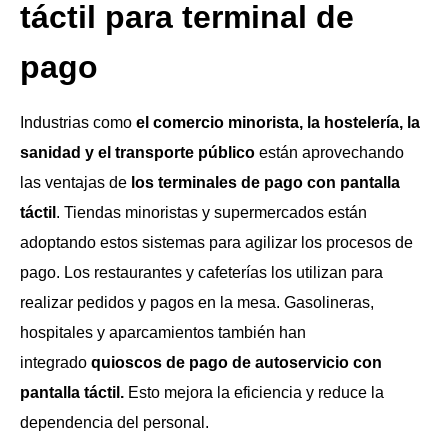
táctil para terminal de
pago
Industrias como
el comercio minorista, la hostelería, la
sanidad y el transporte público
están aprovechando
las ventajas de
los terminales de pago con pantalla
táctil
. Tiendas minoristas y supermercados están
adoptando estos sistemas para agilizar los procesos de
pago. Los restaurantes y cafeterías los utilizan para
realizar pedidos y pagos en la mesa. Gasolineras,
hospitales y aparcamientos también han
integrado
quioscos de pago de autoservicio con
pantalla táctil.
Esto mejora la eficiencia y reduce la
dependencia del personal.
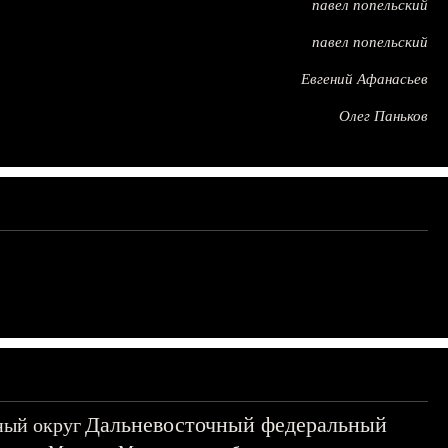
павел попельский
павел попельский
Евгений Афанасьев
Олег Паньков
Дальневосточный федеральный
ный округ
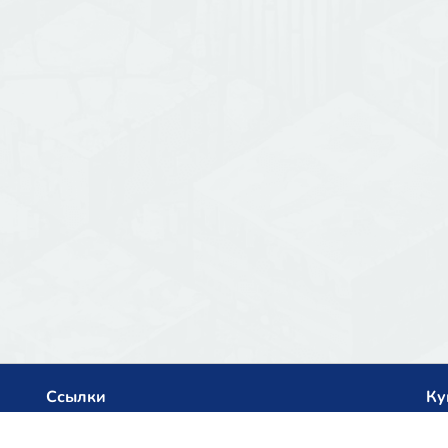
Ссылки
Ку
Политика конфиденциальности
net
Архив списка серверов
Het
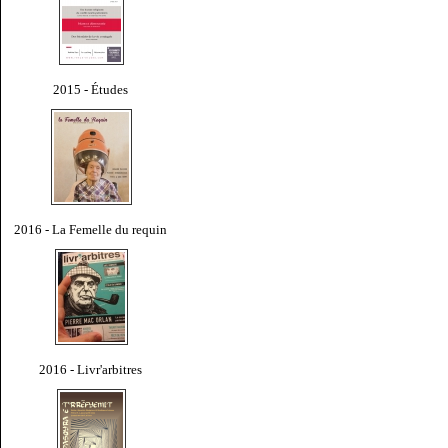
2015 - Études
2016 - La Femelle du requin
2016 - Livr'arbitres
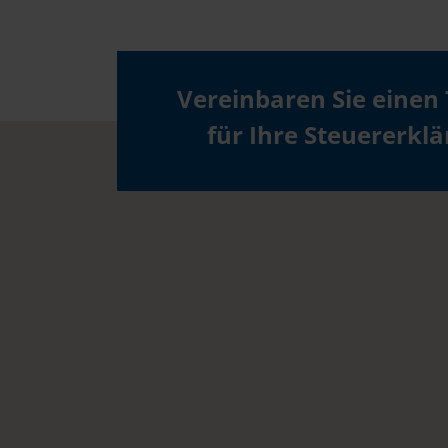
Vereinbaren Sie einen
für Ihre Steuererkl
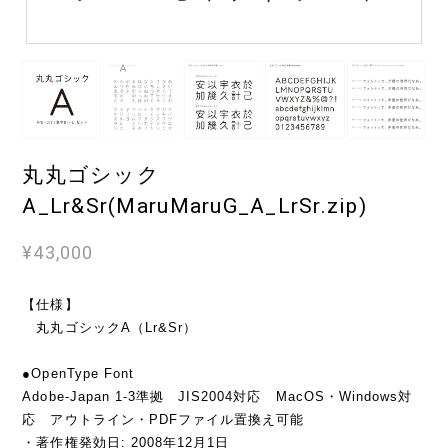
丸丸ゴシック
A_Lr&Sr(MaruMaruG_A_LrSr.zip)
¥43,000
【仕様】
丸丸ゴシックA（Lr&Sr）
●OpenType Font
Adobe-Japan 1-3準拠 JIS2004対応 MacOS・Windows対
応 アウトライン・PDFファイル置換え可能
・著作権発効日: 2008年12月1日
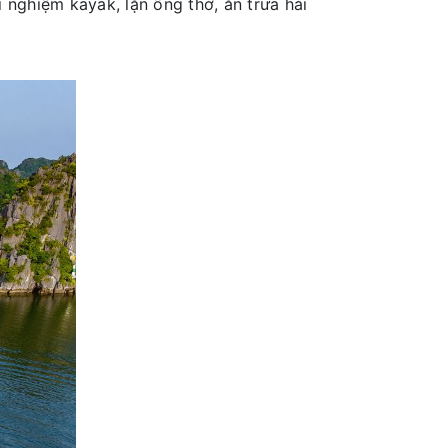
 nghiệm kayak, lặn ống thở, ăn trưa hải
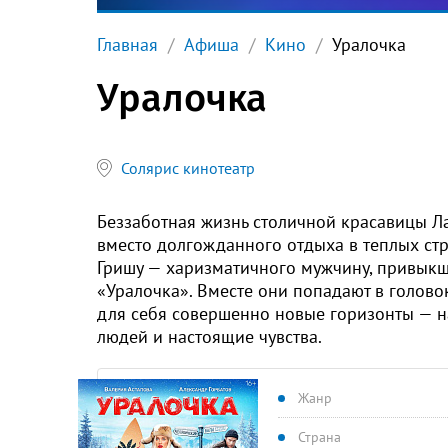
Главная
Афиша
Кино
Уралочка
Уралочка
Солярис кинотеатр
Беззаботная жизнь столичной красавицы Л
вместо долгожданного отдыха в теплых стр
Гришу — харизматичного мужчину, привыкш
«Уралочка». Вместе они попадают в голово
для себя совершенно новые горизонты — н
людей и настоящие чувства.
Жанр
Страна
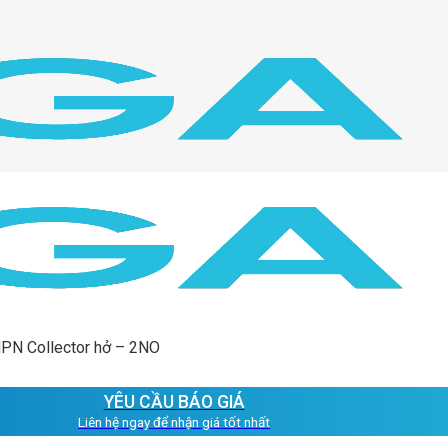
NPN Collector hở – 2NO
YÊU CẦU BÁO GIÁ
Liên hệ ngay để nhận giá tốt nhất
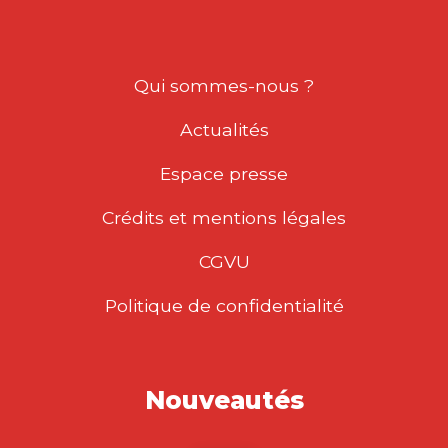
Qui sommes-nous ?
Actualités
Espace presse
Crédits et mentions légales
CGVU
Politique de confidentialité
Nouveautés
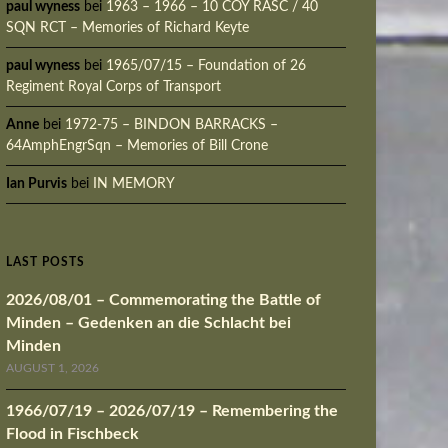
paul wyness
bei
1963 – 1966 – 10 COY RASC / 40
SQN RCT – Memories of Richard Keyte
paul wyness
bei
1965/07/15 – Foundation of 26
Regiment Royal Corps of Transport
Anne
bei
1972-75 – BINDON BARRACKS –
64AmphEngrSqn – Memories of Bill Crone
Ian Purvis
bei
IN MEMORY
LAST POSTS
2026/08/01 – Commemorating the Battle of
Minden – Gedenken an die Schlacht bei
Minden
AUGUST 1, 2026
1966/07/19 – 2026/07/19 – Remembering the
Flood in Fischbeck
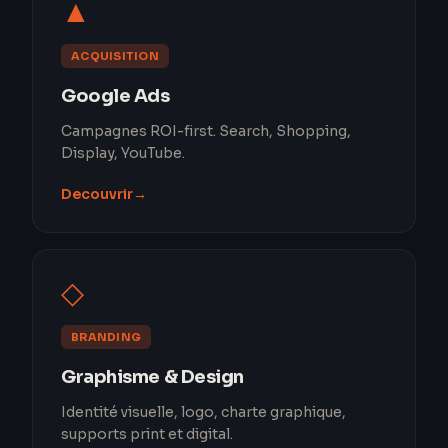
▲
ACQUISITION
Google Ads
Campagnes ROI-first. Search, Shopping,
Display, YouTube.
Decouvrir
→
◇
BRANDING
Graphisme & Design
Identité visuelle, logo, charte graphique,
supports print et digital.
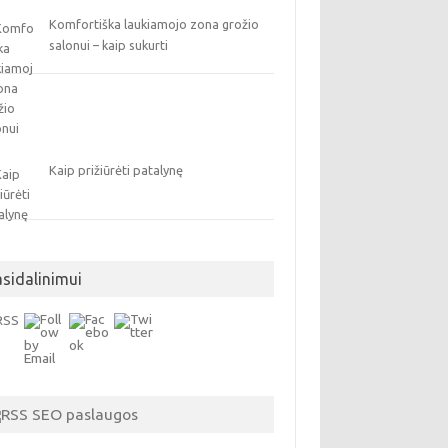
Komfortiška laukiamojo zona grožio
salonui – kaip sukurti
Kaip prižiūrėti patalynę
asidalinimui
SEO paslaugos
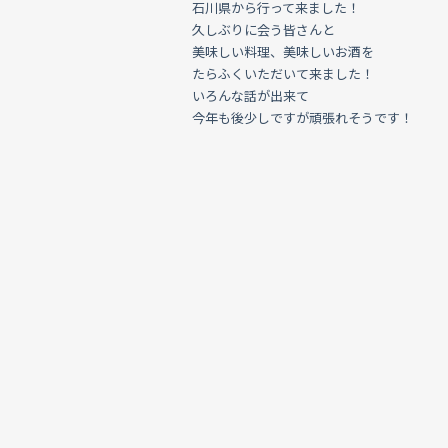
石川県から行って来ました！
久しぶりに会う皆さんと
美味しい料理、美味しいお酒を
たらふくいただいて来ました！
いろんな話が出来て
今年も後少しですが頑張れそうです！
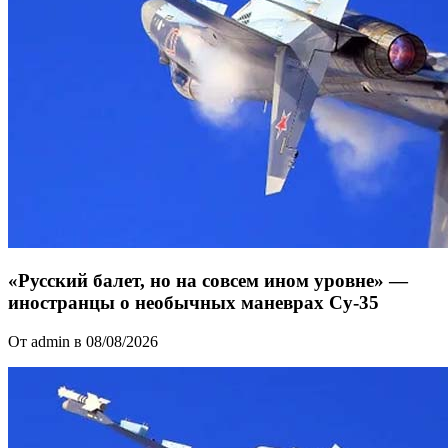
«Русский балет, но на совсем ином уровне» —
иностранцы о необычных маневрах Су-35
От admin в 08/08/2026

(ASSIGNMENT)
Wherever the string "pantalla" occurs in the listing, return the line it sits on.

(SOLUTION TO THE PROBLEM)
los terminales de pago con pantalla
pantalla táctil.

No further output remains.